Problem to solve:
The full listing is needed, transcribed word for word.

··· Given data ···

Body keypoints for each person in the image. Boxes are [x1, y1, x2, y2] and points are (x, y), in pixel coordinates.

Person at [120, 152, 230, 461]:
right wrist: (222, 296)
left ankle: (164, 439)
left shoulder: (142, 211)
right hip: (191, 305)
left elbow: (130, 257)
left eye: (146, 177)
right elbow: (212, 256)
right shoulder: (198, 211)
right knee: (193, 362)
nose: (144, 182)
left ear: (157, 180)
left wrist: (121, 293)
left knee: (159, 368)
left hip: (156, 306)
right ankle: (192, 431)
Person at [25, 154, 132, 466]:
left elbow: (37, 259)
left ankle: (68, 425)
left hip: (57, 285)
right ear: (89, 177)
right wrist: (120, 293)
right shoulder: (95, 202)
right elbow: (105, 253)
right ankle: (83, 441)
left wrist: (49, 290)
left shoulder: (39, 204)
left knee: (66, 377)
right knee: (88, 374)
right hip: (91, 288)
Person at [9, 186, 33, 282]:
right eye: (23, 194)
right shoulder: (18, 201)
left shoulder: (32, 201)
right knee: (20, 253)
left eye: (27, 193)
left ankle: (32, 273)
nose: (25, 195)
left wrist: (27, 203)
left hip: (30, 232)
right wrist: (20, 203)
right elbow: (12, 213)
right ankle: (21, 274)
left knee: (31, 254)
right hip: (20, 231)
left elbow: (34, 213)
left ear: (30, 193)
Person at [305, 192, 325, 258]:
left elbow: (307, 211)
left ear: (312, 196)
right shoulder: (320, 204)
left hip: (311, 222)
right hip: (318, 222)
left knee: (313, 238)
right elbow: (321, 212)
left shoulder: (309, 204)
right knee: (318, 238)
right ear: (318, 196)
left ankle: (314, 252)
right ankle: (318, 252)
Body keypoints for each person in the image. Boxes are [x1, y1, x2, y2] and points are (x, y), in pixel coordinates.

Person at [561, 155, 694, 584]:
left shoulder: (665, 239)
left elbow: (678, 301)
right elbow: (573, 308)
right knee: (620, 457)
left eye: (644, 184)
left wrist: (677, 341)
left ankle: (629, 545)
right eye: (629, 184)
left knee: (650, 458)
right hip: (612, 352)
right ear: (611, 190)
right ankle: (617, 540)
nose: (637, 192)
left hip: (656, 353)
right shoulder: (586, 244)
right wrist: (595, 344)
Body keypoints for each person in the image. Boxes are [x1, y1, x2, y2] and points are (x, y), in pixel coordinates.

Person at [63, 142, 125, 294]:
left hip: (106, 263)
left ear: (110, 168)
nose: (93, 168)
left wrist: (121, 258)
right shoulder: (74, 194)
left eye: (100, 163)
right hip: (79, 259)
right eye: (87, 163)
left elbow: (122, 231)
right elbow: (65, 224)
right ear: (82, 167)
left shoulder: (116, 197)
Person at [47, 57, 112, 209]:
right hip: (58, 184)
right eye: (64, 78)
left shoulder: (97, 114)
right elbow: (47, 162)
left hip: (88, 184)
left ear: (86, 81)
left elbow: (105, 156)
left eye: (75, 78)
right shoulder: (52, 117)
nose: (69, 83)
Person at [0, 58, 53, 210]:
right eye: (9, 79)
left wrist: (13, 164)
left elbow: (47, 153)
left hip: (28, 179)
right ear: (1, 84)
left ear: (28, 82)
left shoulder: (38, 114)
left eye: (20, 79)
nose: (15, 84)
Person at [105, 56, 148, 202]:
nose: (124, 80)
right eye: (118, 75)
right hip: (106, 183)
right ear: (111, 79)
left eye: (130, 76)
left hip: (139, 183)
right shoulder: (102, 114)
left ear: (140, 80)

···

Exercise result:
Body keypoints for each person in the image. Boxes are [x1, y1, x2, y2] and points are (x, y), in pixel coordinates.

Person at [120, 152, 230, 461]:
right wrist: (222, 296)
left ankle: (164, 439)
left shoulder: (142, 211)
right hip: (191, 305)
left elbow: (130, 257)
left eye: (146, 177)
right elbow: (212, 256)
right shoulder: (198, 211)
right knee: (193, 362)
nose: (144, 182)
left ear: (157, 180)
left wrist: (121, 293)
left knee: (159, 368)
left hip: (156, 306)
right ankle: (192, 431)
Person at [25, 154, 132, 466]:
left elbow: (37, 259)
left ankle: (68, 425)
left hip: (57, 285)
right ear: (89, 177)
right wrist: (120, 293)
right shoulder: (95, 202)
right elbow: (105, 253)
right ankle: (83, 441)
left wrist: (49, 290)
left shoulder: (39, 204)
left knee: (66, 377)
right knee: (88, 374)
right hip: (91, 288)
Person at [9, 186, 33, 282]:
right eye: (23, 194)
right shoulder: (18, 201)
left shoulder: (32, 201)
right knee: (20, 253)
left eye: (27, 193)
left ankle: (32, 273)
nose: (25, 195)
left wrist: (27, 203)
left hip: (30, 232)
right wrist: (20, 203)
right elbow: (12, 213)
right ankle: (21, 274)
left knee: (31, 254)
right hip: (20, 231)
left elbow: (34, 213)
left ear: (30, 193)
Person at [305, 192, 325, 258]:
left elbow: (307, 211)
left ear: (312, 196)
right shoulder: (320, 204)
left hip: (311, 222)
right hip: (318, 222)
left knee: (313, 238)
right elbow: (321, 212)
left shoulder: (309, 204)
right knee: (318, 238)
right ear: (318, 196)
left ankle: (314, 252)
right ankle: (318, 252)
Body keypoints for each person in the image. Boxes are [x1, y1, x2, y2] and points are (x, y), in pixel coordinates.

Person at [561, 155, 694, 584]:
left shoulder: (665, 239)
left elbow: (678, 301)
right elbow: (573, 308)
right knee: (620, 457)
left eye: (644, 184)
left wrist: (677, 341)
left ankle: (629, 545)
right eye: (629, 184)
left knee: (650, 458)
right hip: (612, 352)
right ear: (611, 190)
right ankle: (617, 540)
nose: (637, 192)
left hip: (656, 353)
right shoulder: (586, 244)
right wrist: (595, 344)
Body keypoints for each person in the image. Boxes are [x1, y1, x2, y2] and points are (x, y), in pixel coordinates.

Person at [63, 142, 125, 294]:
left hip: (106, 263)
left ear: (110, 168)
nose: (93, 168)
left wrist: (121, 258)
right shoulder: (74, 194)
left eye: (100, 163)
right hip: (79, 259)
right eye: (87, 163)
left elbow: (122, 231)
right elbow: (65, 224)
right ear: (82, 167)
left shoulder: (116, 197)
Person at [47, 57, 112, 209]:
right hip: (58, 184)
right eye: (64, 78)
left shoulder: (97, 114)
right elbow: (47, 162)
left hip: (88, 184)
left ear: (86, 81)
left elbow: (105, 156)
left eye: (75, 78)
right shoulder: (52, 117)
nose: (69, 83)
Person at [0, 58, 53, 210]:
right eye: (9, 79)
left wrist: (13, 164)
left elbow: (47, 153)
left hip: (28, 179)
right ear: (1, 84)
left ear: (28, 82)
left shoulder: (38, 114)
left eye: (20, 79)
nose: (15, 84)
Person at [105, 56, 148, 202]:
nose: (124, 80)
right eye: (118, 75)
right hip: (106, 183)
right ear: (111, 79)
left eye: (130, 76)
left hip: (139, 183)
right shoulder: (102, 114)
left ear: (140, 80)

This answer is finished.